Tasks to complete —
1. In the PCR methods text, what was used as the internal reference for miR-129-3p?
2. Summarize the PCR methods text in two sentences.
3. Continue the PCR methods text from the point where it stops.

The prostate cancer tissue and the adjacent tissue were taken from the liquid nitrogen container for grinding. PC-3, DU-145, LNCaP and RWPE-1 cells were prepared into a cell suspension. The TRIzol reagent was used to extract total RNA from the tissues and cells, and an ultraviolet spectrophotometer was used to detect its purity and concentration. Each 5 µg of the total RNA was reverse transcribed into cDNA according to the instructions of the kits. The parameters were as follows: at 37°C for 15 min, at 42°C for 42 min, and at 70°C for 5 min. The transcribed cDNA was used for PCR amplification, during which β-actin was considered as an internal reference for Smad3 mRNA and U6 was considered as an internal reference for miR-129-3p. The reaction system was as follows: 1 µl of cDNA, each 0.2 µl of upstream and downstream primers, 10 µl of 2X Real-time PCR Master mix, 0.4 µl of Passive Reference Dye (50X), and ddH2O up to 20 µl. The conditions for Smad3 mRNA were as follows: pre-denaturation at 95°C for 5 min, and then cycling at 95°C for 30 sec and at 60°C for 45 sec for 40 times. The conditions for miR-129-3p were: pre-denaturation at 95°C for 15 min, cycling at 94°C for 10 sec and at 55°C for 40 sec, 40 times, and finally extension at 72°C for 30 sec. The upstream and downstream primers for miR-129-3p were 5′-CTTGTTGCGGTCTGG-3′ and 5′-TGCAGGGTCCGAGGT-3′. The primers for U6 were 5′-CTCGTCTCGGCAGCACA-3′ and 5′-AACGCTTCACGAATTTGCGT-3′. The primers for Smad3 mRNA were 5′-GGAACTTACAAGGCGACAC-3′ and 5′-TGGGAGACTGGACGAAA-3′. The primers for β-actin were 5′-CCCATCTACGAGGGCTAT-3′ and 5′-TGTCACGCACGATTTCC-3′. The relative expression of genes was expressed by 2−∆∆CT. A PCR instrument was used for real-time fluorescence quantitative PCR. The experiment was carried out 3 times. Calculation methods were as follows: for all test samples and calibration samples, the CT value of the internal reference gene was used to normalize that of the target gene: ∆CT (test) = CT (target, test) - CT (ref, test) ∆CT (calibrator) = CT (target, calibrator) - CT (ref, calibrator). Next, the ∆CT value of the calibration samples was used to normalize that of the test samples: ∆∆CT = ∆CT (test) - ∆CT (calibrator). Finally, the ratio of expression level was calculated: 2-∆∆CT = the ratio of expression.

Data section —
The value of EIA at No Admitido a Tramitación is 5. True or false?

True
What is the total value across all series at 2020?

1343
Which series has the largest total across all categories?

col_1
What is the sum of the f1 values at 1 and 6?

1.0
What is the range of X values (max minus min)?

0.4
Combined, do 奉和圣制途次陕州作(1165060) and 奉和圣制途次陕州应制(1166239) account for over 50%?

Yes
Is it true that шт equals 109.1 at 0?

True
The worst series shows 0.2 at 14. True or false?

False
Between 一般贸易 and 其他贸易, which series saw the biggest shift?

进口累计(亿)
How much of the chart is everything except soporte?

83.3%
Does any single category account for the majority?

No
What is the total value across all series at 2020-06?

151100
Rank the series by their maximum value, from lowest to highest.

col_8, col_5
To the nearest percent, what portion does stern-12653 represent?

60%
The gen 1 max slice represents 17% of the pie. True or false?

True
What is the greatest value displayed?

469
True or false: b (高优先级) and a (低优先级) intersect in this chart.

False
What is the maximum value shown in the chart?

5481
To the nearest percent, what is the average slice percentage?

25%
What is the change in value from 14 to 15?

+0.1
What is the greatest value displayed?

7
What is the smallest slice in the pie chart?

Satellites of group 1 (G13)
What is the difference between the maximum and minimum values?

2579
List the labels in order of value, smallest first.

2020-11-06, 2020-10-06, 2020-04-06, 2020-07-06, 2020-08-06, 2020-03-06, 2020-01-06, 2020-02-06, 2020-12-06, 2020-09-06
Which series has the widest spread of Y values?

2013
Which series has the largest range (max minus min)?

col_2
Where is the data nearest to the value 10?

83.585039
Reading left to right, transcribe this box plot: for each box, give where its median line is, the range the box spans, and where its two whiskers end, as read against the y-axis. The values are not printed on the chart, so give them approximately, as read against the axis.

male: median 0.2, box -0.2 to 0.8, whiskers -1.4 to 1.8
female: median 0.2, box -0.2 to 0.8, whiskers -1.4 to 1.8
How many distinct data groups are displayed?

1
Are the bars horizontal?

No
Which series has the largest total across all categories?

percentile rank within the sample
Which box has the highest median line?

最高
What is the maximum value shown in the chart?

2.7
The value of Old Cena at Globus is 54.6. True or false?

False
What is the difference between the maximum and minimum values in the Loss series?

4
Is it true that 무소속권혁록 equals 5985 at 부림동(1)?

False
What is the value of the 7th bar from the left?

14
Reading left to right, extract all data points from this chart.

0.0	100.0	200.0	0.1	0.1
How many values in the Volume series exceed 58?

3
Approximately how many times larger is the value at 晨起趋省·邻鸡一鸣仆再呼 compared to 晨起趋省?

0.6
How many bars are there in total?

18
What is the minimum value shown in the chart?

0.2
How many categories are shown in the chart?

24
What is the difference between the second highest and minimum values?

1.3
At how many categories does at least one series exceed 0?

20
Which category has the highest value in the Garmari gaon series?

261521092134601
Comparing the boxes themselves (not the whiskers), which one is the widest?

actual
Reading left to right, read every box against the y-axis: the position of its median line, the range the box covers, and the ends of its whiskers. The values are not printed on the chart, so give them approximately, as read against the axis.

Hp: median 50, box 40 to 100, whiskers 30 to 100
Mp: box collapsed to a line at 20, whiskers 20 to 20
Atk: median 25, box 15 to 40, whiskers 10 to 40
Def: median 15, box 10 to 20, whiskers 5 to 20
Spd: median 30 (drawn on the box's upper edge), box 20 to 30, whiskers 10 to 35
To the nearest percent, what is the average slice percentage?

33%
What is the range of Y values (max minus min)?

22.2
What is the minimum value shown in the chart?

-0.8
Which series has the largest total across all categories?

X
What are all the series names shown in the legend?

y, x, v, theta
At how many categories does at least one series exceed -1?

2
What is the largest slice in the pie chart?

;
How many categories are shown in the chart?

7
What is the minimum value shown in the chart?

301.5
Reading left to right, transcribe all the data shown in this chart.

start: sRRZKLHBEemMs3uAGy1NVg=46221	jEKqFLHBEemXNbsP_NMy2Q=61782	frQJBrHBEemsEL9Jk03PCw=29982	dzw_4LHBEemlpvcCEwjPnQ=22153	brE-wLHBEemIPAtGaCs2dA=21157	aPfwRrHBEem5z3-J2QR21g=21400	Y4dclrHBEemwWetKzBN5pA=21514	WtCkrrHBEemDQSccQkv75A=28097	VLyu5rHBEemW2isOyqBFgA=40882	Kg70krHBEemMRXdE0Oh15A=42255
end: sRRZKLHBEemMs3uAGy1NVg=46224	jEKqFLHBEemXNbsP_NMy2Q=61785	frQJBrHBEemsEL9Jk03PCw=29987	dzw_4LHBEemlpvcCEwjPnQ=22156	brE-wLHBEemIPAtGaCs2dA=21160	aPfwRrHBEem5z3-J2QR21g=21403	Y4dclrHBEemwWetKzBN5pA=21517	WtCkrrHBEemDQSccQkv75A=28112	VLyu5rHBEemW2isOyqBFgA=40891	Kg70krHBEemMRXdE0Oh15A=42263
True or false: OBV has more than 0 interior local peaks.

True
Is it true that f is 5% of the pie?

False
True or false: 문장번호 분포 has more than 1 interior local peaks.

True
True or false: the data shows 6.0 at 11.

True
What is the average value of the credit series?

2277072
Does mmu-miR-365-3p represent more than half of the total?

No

Answers by item number —
1. U6

2. Total RNA was extracted with TRIzol from prostate cancer tissue, adjacent tissue, and PC-3, DU-145, LNCaP and RWPE-1 cells, then reverse transcribed into cDNA and amplified by real-time fluorescence quantitative PCR, with β-actin as the internal reference for Smad3 mRNA and U6 for miR-129-3p. Relative gene expression was calculated with the 2−∆∆CT method, which normalizes target CT values first to the internal reference and then to calibration samples, and the experiment was carried out 3 times.

3.
Cell culture, passage, and transfection

The detection of miR-129-3p and Smad3 RNA expression levels showed that the expression level of miR-129-3p in PC-3 and LNCaP cells was lower than that in DU-145 cells, so PC-3 and LNCaP cells were selected for transfection and subsequent experiments. The two kinds of cells were cultured in a DMEM containing 10% PBS at 37°C and with 5% CO2. When the adherent growth and fusion reached 85%, the cells were digested with 25% trypsin and then continuously cultured in the medium for passage. Cas9 backbone plasmid was digested with two restriction endonucleases (KpnI and XhoI), and then the digested product was recovered through agarose gel electrophoresis. The digested fragment was about 5 kb. After that, miR-129-3p-mimics, miR-129-3p-inhibitor, miR-NC, Si-Smad3, and Si-NC were, respectively, transfected into cells in the logarithmic phase. According to the instruction of the Lipofectamine 2000 manufacturer's kit, Lipofectamine 2000 was mixed with miR-129-3p-mimics and then incubated at room temperature for 5 min. Finally, the mixture was evenly mixed with the cells and then transfected at 37°C with 5% CO2.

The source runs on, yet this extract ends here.